• Supplied data
--*--
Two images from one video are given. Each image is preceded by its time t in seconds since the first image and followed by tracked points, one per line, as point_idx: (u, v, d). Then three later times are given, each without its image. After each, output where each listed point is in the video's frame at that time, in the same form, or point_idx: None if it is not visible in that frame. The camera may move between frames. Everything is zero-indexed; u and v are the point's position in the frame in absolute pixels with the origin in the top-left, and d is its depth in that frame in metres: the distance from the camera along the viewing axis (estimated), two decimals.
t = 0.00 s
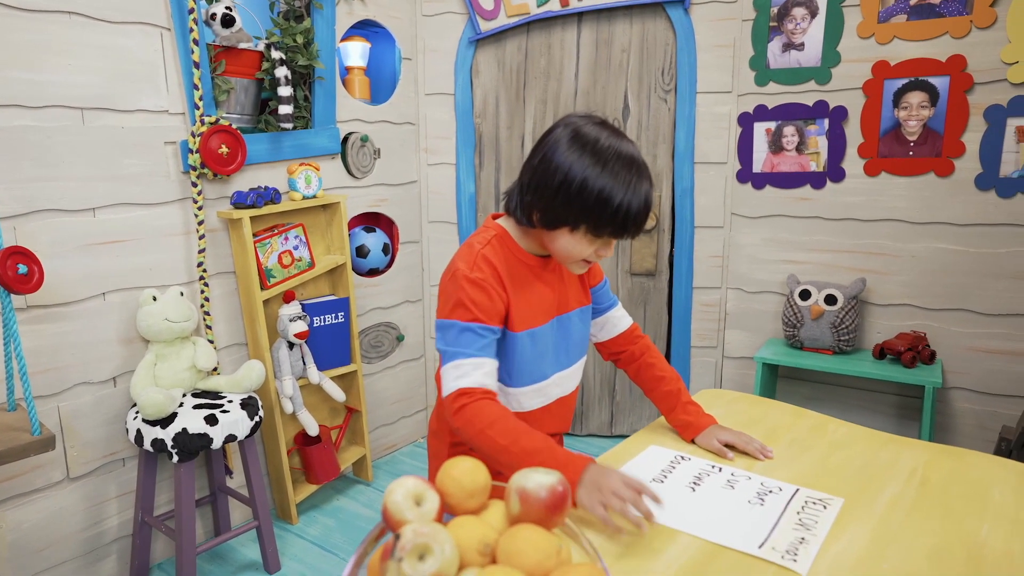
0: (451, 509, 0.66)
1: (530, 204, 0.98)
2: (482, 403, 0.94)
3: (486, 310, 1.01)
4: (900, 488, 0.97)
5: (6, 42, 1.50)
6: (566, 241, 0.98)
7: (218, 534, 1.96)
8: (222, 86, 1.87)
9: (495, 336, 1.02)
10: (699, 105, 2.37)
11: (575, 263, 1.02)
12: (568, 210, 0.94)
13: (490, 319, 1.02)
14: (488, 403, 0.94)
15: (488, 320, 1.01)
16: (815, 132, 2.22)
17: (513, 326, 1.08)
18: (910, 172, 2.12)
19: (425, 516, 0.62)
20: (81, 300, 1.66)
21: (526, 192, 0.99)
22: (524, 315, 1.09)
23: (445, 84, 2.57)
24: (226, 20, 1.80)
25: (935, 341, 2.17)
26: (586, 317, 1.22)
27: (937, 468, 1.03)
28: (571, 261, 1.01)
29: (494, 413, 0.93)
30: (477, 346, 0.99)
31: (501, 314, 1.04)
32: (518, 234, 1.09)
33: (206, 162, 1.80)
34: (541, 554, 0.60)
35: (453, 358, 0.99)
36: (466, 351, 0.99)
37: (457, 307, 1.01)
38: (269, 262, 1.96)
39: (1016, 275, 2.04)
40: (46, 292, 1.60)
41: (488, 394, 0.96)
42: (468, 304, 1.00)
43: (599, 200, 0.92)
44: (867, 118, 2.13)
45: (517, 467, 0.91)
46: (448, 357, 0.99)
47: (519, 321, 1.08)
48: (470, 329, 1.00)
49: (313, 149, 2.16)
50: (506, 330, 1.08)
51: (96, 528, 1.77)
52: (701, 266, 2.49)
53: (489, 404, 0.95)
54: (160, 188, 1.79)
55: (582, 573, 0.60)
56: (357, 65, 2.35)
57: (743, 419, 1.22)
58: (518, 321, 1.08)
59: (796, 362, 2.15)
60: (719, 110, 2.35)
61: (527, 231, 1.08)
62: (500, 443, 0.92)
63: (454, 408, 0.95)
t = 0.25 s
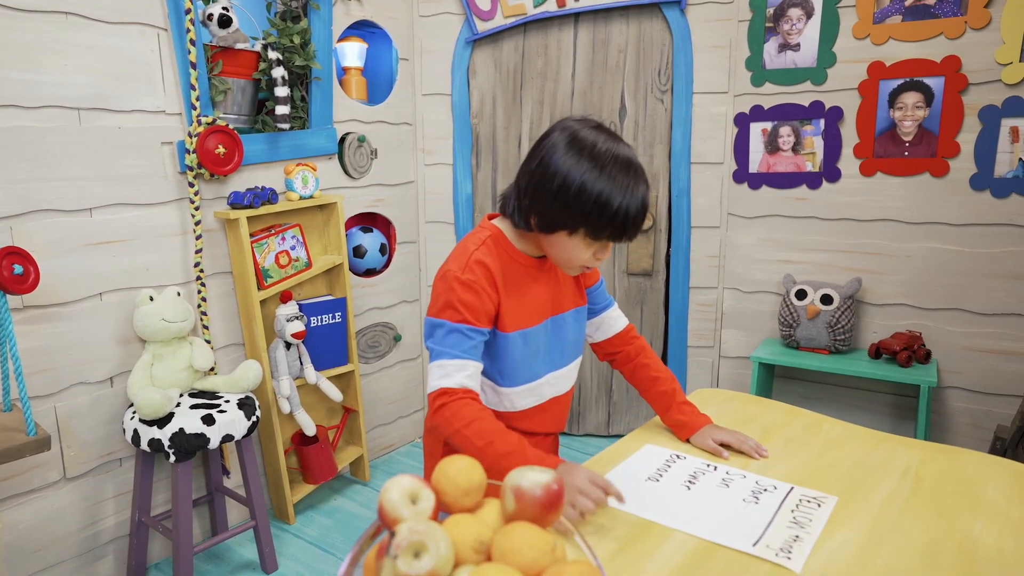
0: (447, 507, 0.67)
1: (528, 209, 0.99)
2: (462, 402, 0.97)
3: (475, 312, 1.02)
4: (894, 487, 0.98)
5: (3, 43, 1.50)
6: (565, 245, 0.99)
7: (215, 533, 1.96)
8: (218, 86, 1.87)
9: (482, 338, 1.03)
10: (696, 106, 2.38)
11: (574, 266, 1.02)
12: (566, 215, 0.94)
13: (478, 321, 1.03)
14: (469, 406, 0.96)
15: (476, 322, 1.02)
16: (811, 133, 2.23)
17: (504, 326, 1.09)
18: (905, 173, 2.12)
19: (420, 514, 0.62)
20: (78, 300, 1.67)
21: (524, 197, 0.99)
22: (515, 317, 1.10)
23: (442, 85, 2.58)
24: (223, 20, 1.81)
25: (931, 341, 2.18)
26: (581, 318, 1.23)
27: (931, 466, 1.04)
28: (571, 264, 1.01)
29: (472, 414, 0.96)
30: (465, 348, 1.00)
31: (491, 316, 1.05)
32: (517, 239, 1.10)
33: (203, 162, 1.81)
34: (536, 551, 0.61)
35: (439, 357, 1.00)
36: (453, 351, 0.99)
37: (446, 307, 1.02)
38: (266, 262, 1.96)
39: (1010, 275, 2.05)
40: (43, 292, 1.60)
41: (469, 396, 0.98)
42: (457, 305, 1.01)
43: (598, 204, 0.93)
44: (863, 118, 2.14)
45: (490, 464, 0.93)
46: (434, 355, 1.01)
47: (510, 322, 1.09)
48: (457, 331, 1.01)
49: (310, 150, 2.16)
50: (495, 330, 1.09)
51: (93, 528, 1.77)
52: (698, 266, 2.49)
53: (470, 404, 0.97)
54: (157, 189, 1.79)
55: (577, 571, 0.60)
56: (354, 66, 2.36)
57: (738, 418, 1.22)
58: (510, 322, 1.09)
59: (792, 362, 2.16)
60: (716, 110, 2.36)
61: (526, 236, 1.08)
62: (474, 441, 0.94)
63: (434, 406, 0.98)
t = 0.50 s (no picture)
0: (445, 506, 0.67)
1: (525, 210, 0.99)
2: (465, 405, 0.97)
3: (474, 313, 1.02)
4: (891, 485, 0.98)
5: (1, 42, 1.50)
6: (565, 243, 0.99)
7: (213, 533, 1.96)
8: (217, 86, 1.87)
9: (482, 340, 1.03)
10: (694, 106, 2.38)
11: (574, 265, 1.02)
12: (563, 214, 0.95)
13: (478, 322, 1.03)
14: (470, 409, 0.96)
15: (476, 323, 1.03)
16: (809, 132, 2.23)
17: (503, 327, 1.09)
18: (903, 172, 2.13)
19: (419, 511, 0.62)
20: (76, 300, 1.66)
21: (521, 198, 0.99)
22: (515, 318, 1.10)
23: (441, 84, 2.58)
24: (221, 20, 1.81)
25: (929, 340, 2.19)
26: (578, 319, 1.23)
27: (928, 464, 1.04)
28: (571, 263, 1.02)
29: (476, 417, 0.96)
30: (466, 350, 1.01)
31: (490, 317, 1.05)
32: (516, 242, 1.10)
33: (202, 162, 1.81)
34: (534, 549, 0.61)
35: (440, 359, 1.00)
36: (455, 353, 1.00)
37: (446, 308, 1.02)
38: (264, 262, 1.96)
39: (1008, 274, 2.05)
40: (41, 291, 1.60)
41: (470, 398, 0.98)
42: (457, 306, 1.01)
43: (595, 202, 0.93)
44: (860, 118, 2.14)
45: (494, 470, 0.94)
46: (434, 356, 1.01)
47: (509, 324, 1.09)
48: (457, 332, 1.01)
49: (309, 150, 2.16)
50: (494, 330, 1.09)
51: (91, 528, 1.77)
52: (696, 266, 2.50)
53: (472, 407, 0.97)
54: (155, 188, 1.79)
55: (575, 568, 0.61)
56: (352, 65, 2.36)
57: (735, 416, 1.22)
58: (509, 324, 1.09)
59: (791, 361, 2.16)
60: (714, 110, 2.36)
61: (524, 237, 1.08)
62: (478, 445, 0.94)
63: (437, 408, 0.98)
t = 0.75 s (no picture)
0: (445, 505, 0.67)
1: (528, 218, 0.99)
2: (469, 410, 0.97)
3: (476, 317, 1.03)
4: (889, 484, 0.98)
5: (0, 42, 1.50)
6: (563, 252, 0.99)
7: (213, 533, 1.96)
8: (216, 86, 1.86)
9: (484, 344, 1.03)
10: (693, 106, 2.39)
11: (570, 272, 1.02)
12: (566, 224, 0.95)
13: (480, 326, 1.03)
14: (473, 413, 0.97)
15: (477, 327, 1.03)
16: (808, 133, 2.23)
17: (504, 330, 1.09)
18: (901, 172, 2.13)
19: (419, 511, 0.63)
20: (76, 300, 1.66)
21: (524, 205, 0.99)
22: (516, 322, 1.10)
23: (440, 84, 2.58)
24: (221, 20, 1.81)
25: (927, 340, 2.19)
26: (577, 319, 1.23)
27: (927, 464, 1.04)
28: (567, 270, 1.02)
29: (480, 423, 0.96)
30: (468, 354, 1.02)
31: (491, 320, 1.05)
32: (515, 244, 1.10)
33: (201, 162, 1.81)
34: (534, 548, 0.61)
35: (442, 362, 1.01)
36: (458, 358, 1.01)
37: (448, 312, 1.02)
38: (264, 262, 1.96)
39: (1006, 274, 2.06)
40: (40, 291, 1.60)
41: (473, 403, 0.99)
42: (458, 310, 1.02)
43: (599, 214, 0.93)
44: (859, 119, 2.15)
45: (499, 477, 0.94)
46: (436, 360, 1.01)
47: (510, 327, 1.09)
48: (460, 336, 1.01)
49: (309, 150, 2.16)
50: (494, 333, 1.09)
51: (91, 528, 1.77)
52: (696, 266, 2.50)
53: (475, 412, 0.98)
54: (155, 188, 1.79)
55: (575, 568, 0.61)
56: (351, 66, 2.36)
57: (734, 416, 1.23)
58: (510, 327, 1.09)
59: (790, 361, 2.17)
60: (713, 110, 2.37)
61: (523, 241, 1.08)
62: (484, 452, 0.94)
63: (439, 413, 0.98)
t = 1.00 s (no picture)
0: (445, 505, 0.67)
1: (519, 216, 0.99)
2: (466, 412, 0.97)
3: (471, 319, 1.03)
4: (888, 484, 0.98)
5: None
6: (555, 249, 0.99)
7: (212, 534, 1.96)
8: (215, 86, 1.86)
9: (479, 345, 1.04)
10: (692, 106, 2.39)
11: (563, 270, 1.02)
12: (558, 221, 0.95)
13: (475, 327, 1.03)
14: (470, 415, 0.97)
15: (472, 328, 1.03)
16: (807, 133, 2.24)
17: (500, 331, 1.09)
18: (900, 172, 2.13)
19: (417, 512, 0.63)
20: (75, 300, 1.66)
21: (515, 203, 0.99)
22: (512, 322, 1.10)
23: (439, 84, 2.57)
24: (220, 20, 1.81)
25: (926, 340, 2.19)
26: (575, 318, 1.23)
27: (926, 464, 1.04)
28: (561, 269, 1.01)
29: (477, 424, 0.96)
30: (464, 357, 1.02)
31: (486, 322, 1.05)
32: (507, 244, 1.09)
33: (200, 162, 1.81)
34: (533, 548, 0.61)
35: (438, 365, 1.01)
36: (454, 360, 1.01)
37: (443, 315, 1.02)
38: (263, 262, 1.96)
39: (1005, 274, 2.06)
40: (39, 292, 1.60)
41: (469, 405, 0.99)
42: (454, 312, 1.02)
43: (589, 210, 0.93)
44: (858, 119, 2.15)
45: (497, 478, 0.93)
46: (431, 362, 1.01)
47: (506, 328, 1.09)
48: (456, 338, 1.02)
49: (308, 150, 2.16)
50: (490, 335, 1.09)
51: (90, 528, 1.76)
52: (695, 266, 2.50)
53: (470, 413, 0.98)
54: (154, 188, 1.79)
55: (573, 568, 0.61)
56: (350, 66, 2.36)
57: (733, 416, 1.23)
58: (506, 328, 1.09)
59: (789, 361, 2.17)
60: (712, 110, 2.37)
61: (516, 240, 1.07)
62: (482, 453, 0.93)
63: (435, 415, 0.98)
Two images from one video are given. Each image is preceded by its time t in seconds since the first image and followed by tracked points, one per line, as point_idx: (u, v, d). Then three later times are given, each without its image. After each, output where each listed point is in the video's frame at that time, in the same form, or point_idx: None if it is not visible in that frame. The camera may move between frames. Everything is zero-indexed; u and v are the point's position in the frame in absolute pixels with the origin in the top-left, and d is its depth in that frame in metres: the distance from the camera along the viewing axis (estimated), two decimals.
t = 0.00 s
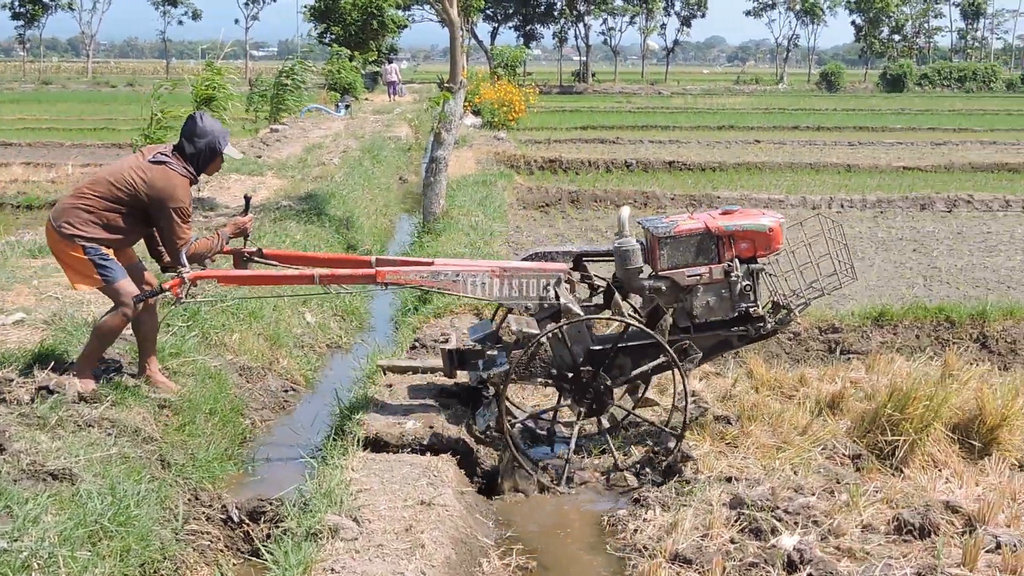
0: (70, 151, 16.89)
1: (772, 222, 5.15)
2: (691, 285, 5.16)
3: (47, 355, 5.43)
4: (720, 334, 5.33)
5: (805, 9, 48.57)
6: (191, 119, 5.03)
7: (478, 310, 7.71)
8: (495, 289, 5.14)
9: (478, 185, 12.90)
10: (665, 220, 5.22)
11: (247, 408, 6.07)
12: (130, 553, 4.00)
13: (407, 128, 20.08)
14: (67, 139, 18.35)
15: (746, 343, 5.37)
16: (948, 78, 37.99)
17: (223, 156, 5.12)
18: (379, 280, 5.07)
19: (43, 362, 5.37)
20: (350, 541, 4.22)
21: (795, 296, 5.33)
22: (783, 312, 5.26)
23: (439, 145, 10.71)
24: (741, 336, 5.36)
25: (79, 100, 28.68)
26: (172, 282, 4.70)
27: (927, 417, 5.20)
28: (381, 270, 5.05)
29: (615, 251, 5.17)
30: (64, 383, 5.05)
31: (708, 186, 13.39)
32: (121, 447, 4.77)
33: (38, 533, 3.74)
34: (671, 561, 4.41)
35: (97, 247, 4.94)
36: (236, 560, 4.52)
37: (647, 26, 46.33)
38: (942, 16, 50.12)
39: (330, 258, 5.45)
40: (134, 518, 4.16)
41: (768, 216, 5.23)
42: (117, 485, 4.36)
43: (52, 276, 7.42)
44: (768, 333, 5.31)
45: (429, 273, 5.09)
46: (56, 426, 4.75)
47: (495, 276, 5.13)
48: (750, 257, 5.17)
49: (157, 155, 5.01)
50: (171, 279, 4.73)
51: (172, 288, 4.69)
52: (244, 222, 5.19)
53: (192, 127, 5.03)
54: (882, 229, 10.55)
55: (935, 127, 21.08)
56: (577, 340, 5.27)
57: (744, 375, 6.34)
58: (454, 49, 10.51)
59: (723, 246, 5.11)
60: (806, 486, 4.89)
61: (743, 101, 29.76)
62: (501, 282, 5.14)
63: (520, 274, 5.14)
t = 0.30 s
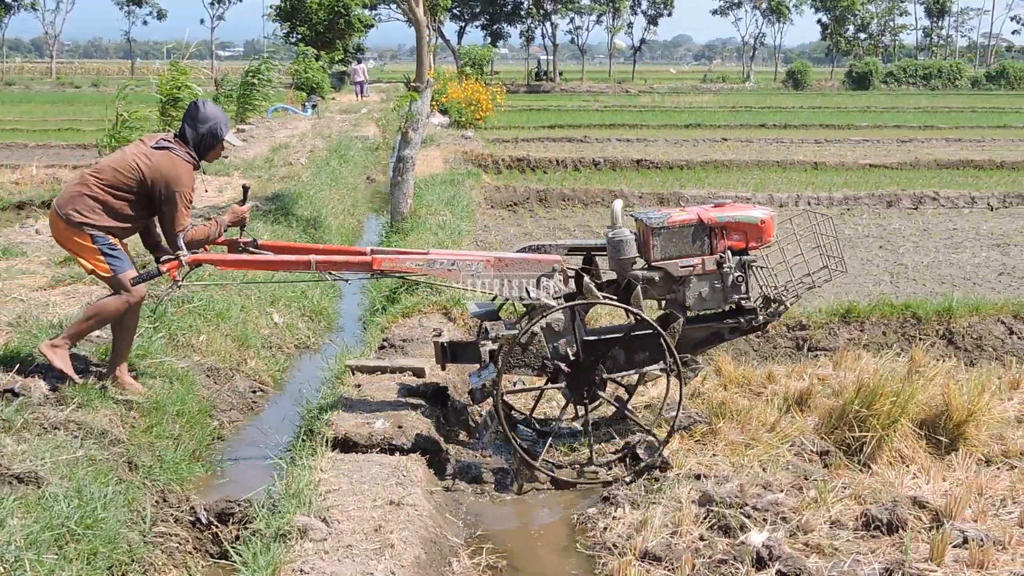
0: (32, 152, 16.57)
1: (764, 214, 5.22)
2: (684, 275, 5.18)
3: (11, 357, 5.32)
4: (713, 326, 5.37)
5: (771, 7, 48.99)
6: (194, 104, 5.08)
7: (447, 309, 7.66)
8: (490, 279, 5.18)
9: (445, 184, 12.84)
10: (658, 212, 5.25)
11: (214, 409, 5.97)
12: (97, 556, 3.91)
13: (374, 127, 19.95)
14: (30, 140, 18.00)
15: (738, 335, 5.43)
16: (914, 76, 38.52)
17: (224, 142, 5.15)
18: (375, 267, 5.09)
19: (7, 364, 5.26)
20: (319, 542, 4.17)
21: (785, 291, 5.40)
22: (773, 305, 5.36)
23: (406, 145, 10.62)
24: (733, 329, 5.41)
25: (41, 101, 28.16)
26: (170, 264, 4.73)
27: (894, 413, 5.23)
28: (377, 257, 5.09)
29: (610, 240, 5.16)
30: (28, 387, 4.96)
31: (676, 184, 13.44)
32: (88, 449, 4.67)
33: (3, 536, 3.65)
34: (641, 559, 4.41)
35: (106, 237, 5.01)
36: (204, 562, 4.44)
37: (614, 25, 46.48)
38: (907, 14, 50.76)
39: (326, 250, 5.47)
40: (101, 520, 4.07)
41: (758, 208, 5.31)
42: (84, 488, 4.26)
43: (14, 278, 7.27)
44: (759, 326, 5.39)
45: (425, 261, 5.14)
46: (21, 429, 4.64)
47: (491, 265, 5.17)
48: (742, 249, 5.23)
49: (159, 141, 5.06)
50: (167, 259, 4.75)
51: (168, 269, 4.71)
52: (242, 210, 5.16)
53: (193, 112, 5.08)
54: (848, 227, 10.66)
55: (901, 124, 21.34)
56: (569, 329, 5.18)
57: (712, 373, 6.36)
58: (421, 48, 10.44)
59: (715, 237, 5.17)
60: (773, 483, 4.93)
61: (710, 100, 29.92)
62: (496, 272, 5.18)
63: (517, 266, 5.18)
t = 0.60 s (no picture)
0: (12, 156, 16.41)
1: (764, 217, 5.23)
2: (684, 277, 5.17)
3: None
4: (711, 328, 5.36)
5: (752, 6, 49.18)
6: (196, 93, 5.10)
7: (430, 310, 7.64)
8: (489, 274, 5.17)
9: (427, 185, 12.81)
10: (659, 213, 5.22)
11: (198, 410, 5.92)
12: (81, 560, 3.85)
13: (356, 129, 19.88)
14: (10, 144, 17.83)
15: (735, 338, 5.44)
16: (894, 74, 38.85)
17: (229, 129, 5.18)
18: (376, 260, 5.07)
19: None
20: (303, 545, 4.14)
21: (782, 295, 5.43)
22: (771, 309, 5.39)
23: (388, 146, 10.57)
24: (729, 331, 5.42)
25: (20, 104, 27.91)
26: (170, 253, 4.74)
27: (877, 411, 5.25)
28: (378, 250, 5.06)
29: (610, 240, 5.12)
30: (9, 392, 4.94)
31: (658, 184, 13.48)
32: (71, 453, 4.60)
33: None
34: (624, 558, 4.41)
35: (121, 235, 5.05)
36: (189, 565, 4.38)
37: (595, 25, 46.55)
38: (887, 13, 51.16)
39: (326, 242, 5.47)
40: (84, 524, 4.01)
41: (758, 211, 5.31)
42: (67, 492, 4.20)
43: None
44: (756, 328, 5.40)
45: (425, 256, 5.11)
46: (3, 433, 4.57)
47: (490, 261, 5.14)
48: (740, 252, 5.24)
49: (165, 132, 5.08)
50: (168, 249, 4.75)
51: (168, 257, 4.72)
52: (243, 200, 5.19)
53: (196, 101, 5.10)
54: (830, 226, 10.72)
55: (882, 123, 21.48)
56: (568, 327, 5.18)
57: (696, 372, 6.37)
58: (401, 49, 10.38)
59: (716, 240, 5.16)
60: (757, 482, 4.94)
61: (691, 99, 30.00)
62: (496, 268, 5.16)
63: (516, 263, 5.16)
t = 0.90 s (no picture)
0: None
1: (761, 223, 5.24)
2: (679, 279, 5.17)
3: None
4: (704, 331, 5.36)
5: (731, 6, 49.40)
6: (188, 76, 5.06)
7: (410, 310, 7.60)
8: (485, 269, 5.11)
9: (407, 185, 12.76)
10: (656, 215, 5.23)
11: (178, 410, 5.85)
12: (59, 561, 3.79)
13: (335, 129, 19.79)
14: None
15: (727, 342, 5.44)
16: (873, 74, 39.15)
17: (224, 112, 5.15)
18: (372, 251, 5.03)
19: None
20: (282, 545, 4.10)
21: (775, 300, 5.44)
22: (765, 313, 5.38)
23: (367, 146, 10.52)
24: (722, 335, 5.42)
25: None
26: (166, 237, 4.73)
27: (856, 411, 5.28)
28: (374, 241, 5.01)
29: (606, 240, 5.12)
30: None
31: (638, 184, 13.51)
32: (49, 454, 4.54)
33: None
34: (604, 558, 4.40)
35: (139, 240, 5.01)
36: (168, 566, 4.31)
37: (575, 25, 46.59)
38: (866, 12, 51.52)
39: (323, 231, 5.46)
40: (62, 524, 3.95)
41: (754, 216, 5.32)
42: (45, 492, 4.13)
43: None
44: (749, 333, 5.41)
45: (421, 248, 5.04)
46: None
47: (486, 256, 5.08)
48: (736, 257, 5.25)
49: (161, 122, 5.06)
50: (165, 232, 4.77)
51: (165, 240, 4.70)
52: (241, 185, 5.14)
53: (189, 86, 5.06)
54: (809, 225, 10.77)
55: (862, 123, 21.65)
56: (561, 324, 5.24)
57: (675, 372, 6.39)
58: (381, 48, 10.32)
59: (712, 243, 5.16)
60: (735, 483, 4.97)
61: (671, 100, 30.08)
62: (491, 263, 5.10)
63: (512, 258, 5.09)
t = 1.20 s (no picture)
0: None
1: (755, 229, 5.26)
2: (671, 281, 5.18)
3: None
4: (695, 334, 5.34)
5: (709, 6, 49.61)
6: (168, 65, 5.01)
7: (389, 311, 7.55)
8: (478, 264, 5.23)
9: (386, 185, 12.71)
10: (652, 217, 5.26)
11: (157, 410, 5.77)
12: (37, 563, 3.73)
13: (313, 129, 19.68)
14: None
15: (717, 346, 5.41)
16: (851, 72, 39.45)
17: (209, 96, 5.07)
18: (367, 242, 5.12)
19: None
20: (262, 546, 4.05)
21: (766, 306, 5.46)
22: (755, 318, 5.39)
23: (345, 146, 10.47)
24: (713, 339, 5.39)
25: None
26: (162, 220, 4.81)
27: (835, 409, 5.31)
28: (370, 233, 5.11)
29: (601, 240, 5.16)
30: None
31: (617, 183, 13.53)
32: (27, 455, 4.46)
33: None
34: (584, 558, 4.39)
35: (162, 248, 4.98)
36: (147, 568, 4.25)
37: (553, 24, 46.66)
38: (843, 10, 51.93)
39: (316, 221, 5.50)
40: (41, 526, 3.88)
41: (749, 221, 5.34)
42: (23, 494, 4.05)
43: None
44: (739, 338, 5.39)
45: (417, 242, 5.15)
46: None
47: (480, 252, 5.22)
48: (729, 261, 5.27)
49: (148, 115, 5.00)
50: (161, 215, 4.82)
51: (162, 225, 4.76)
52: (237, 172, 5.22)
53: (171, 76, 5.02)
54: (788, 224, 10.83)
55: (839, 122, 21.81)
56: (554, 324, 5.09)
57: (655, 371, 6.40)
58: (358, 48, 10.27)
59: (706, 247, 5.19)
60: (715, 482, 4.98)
--*--
• Problem description
Using the entries above, repeat only the lines from the one containing "23: (445, 84, 2.57)" through the one containing "54: (160, 188, 1.79)", end lines included.

• Task response
23: (445, 84, 2.57)
24: (226, 20, 1.80)
25: (935, 341, 2.17)
26: (586, 317, 1.22)
27: (937, 468, 1.03)
28: (571, 261, 1.01)
29: (494, 413, 0.93)
30: (477, 346, 0.99)
31: (501, 314, 1.04)
32: (518, 234, 1.09)
33: (206, 162, 1.80)
34: (541, 554, 0.60)
35: (453, 358, 0.99)
36: (466, 351, 0.99)
37: (457, 307, 1.01)
38: (269, 262, 1.96)
39: (1016, 275, 2.04)
40: (46, 292, 1.60)
41: (488, 394, 0.96)
42: (468, 304, 1.00)
43: (599, 200, 0.92)
44: (867, 118, 2.13)
45: (517, 467, 0.91)
46: (448, 357, 0.99)
47: (519, 321, 1.08)
48: (470, 329, 1.00)
49: (313, 149, 2.16)
50: (506, 330, 1.08)
51: (96, 528, 1.77)
52: (701, 266, 2.49)
53: (489, 404, 0.95)
54: (160, 188, 1.79)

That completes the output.